IF THE House does not pass the foreclosures bill the Troika’s fifth and latest review will not be considered concluded and they will come back to the island to re-discuss the issue, IMF Mission Chief Delia Velculescu said yesterday.
During a conference call following the issuing of the IMF’s report on the latest troika visit, Velculescu said: “Putting in place the necessary debt restructuring legal framework, and this includes foreclosure and insolvency legislation, is urgently needed to set incentives for borrowers and lenders to negotiate in good faith solutions to re-establish loan repayment, in line with the borrowers capacity to do so. Ultimately the responsibility lies with both banks and the borrowers to agree on sustainable solutions for the benefit of all.”
She made it clear that approval of the legislation was a precondition for the conclusion of the 5th review.
“If the law is not passed, the review will not be concluded and we may need to come back to Cyprus and re-discuss the situation,” said Velculescu.
According to the IMF report, Cyprus is likely to return to growth next year but it cautioned the outlook was tempered by tensions over Ukraine and banks’ rising bad loans.
The IMF said it expected Cyprus would require additional fiscal effort to achieve a sustainable primary surplus target of 4.0 per cent by 2018.
It said a ‘growth friendly consolidation’ should focus on fully unwinding spending increases introduced before Cyprus plunged into crisis in 2013, while protecting capital expenditures. It also said there was further scope to cut the public payroll. Pay in the public sector has already been scaled back under the bailout agreement, and a freeze on pay rises is in place until 2016.
“There is scope to further reduce the public sector wage bill, complemented by reforming the pay structure to better link pay with performance and eliminate automatic increments before the wage freeze expires in 2016. Further savings could be achieved by reforming the education sector and pensions,” said the IMF report. Responding later, President Nicos Anastasiades dismissed the notion, saying that as long as Cyprus meets its commitments.
The IMF said that while significant progress has been achieved, overcoming the legacy of the crisis will be challenging.
“Risks remain significant, related to the uncertainty about the magnitude and pace of private sector deleveraging and the ability of banks to address NPLs (non-performing loans), as well as to geopolitical tensions of Ukraine-Russia,” it said.
Cyprus has close business links with both countries, particularly Russia, and was known within the European Union to be reluctant to adopt stringent sanctions on the country because of the impact it could have on its still-fragile economy.
The island has already garnered positive assessments from its lenders in a fifth post-bailout review concluded on July 25, but lenders are demanding that Cyprus approve an improved framework on foreclosures to assist banks in paying down non-performing loans.
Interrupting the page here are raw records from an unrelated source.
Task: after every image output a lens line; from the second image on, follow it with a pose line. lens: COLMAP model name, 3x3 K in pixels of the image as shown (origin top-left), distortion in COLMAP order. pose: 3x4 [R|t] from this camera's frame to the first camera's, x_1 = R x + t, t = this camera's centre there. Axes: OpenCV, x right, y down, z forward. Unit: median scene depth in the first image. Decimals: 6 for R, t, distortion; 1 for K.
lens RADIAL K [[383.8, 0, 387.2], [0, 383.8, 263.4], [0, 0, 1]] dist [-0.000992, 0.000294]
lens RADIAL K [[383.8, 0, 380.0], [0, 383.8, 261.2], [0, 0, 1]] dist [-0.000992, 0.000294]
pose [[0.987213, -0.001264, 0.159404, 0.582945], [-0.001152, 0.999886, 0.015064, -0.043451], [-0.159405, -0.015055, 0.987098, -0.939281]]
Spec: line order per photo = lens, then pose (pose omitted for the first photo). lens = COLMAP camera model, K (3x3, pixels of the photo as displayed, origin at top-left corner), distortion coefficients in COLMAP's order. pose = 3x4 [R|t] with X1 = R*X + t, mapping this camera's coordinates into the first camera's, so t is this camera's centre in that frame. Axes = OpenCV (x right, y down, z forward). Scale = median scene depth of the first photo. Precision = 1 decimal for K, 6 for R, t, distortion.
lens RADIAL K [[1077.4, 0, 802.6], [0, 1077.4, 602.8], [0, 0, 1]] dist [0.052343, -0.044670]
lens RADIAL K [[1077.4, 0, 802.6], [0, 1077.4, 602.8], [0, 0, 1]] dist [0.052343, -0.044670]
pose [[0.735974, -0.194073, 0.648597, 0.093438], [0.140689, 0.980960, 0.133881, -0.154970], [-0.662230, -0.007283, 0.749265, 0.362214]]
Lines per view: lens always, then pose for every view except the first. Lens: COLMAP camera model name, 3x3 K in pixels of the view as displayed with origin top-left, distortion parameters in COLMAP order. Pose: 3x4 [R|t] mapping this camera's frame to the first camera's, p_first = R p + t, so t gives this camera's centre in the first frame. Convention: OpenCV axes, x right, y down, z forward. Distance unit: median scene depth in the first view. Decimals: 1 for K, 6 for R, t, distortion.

A rising hole in balance sheets is constraining banks’ ability to provide credit, in turn stymieing growth.
Parliamentary approval of a new repossessions framework is considered a ‘prior action’ before any new disbursement of aid is offered to Cyprus this September.
The IMF said the Central Bank of Cyprus developed an arrears-management framework to guide loan restructuring negotiations, and banks had put in place structures and policies to implement it.
“Still, progress has been slow, due to weak incentives for both lenders and borrowers to come to mutually-agreeable solutions,” it said.
“A streamlined foreclosure framework is urgently needed to promote payment discipline, where capacity exists, and facilitate restructuring, where ability to pay is constrained by the downturn. This will need to be complemented by a reform of the insolvency framework, to guide the restructuring process for viable borrowers and provide solutions to address the debt of non-viable ones.”
The recent announcement by Bank of Cyprus regarding its successful raising of €1 billion in capital in the private markets was welcome, the IMF said.
“At the same time, banks and the co-op sector need to continue their restructuring efforts by further reducing operational costs, strengthening capacity and processes, and improving governance,” it added.
International lenders expect the Cypriot economy will contract by about 4.2 per cent this year, register a modest recovery in 2015, and see a gradual increase in growth of close to 2.0 per cent over the medium term.
“Cyprus has come a long way in addressing the crisis. The financial sector has been stabilised, substantial fiscal consolidation has been implemented, and sweeping structural reforms are underway,” the report said.
“The cost of the crisis has been large, and painful but necessary measures have imposed an unavoidable cost on the population. Looking forward, significant challenges remain, and they will not be resolved overnight. The authorities will need to stay focused on and committed to adopting the necessary policies to advance their adjustment programme in order to pave the way for sustainable growth.”